Benpica
- Full name: Benpica Football Club
- Nicknames: Laskar Bedog Hideung (Black Golok Warriors)
- Short name: BFC
- Founded: 1975; 51 years ago
- Ground: Mini Anda S. Dipura Stadium Karawang, West Java
- Capacity: 2,000
- Owner: PSSI Karawang Regency
- Chairman: Iyus Suryana
- Manager: Dita Putri Yuliani
- Coach: Samsudin
- League: Liga 4
- 2024: Round of 16, (West Java zone series 2)
| Home colours | Away colours |

= Benpica F.C. =

Association football team in Indonesia

Benpica Football Club (simply known as Benpica) is an Indonesian football club based in Cikampek, Karawang Regency, West Java. They currently compete in the Liga 4.

==History==
Benpica Football Club was established in 1975 by Anda Suhanda, but they first participated in the PSSI national competition in 2011 (Third Division of West Java). Started as an amateur football club and they only leveled up to semi-professional in 2011.
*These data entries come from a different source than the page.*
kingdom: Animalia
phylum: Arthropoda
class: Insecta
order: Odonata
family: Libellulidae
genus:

Benpica opened its academy club by collaborating with Persib Bandung. Both of them recently, they inaugurated a soccer school called Persib–Benpica Cikampek Academy. Persib–Benpica Cikampek Academy has five teams between ages, including U10, U12, U14, U16, and U18. they practice three times a week (Tuesday, Thursday, and Saturday) at the Mini Anda S. Dipura Stadium and the North Pangulah Football Field.